Entries supplied >>

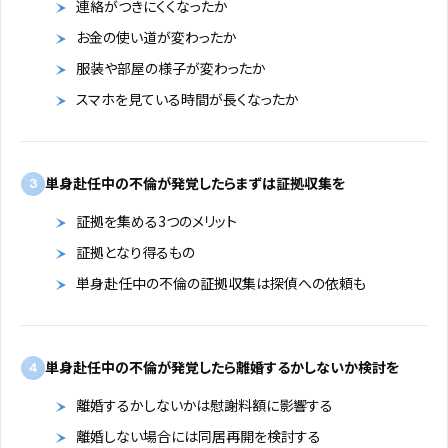
連絡がつきにくくなったか
お金の使い道が変わったか
服装や部屋の様子が変わったか
スマホを見ている時間が長くなったか
単身赴任中の不倫が発覚したらまずは証拠収集を
3
証拠を集める3つのメリット
証拠となり得るもの
単身赴任中の不倫の証拠収集は探偵への依頼も
単身赴任中の不倫が発覚したら離婚するかしないか検討を
4
離婚するかしないかは慰謝料額に影響する
離婚しない場合には同居再開を検討する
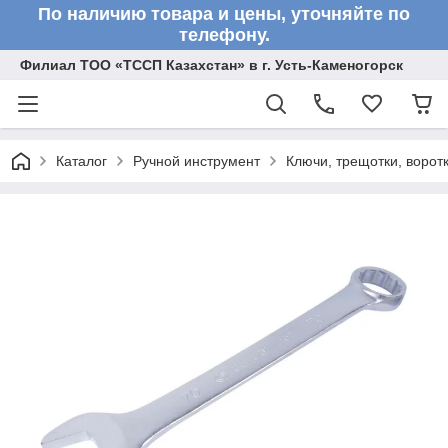
По наличию товара и цены, уточняйте по
телефону.
Филиал ТОО «ТССП Казахстан» в г. Усть-Каменогорск
Каталог
Ручной инструмент
Ключи, трещотки, ворот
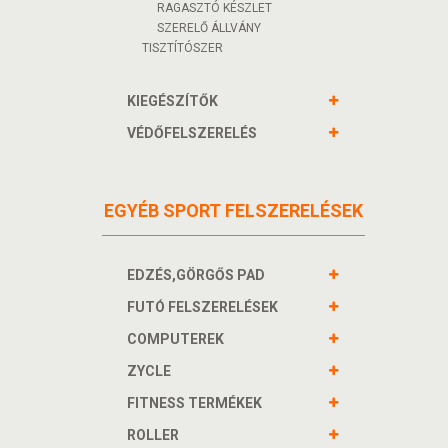
RAGASZTÓ KÉSZLET
SZERELŐ ÁLLVÁNY
TISZTÍTÓSZER
KIEGÉSZÍTŐK
VÉDŐFELSZERELÉS
EGYÉB SPORT FELSZERELÉSEK
EDZÉS,GÖRGŐS PAD
FUTÓ FELSZERELÉSEK
COMPUTEREK
ZYCLE
FITNESS TERMÉKEK
ROLLER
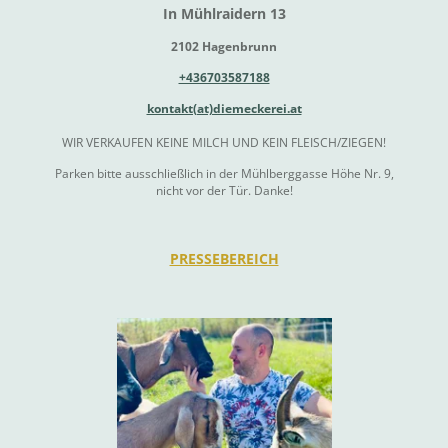
In Mühlraidern 13
2102 Hagenbrunn
+436703587188
kontakt(at)diemeckerei.at
WIR VERKAUFEN KEINE MILCH UND KEIN FLEISCH/ZIEGEN!
Parken bitte ausschließlich in der Mühlberggasse Höhe Nr. 9,
nicht vor der Tür. Danke!
PRESSEBEREICH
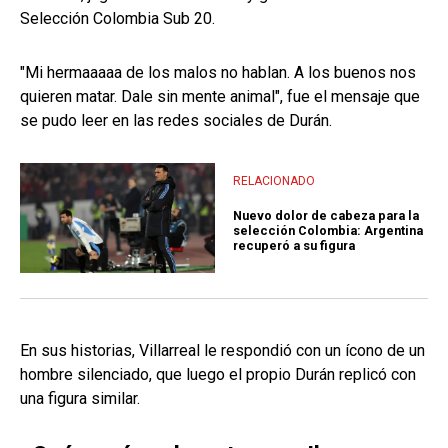
Selección Colombia Sub 20.
"Mi hermaaaaa de los malos no hablan. A los buenos nos
quieren matar. Dale sin mente animal", fue el mensaje que
se pudo leer en las redes sociales de Durán.
RELACIONADO
Nuevo dolor de cabeza para la
selección Colombia: Argentina
recuperó a su figura
En sus historias, Villarreal le respondió con un ícono de un
hombre silenciado, que luego el propio Durán replicó con
una figura similar.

Required work >> Extract every line of the records above that contains the string "FELSZERELÉSEK", and copy each line in full.

Response area >>
EGYÉB SPORT FELSZERELÉSEK
FUTÓ FELSZERELÉSEK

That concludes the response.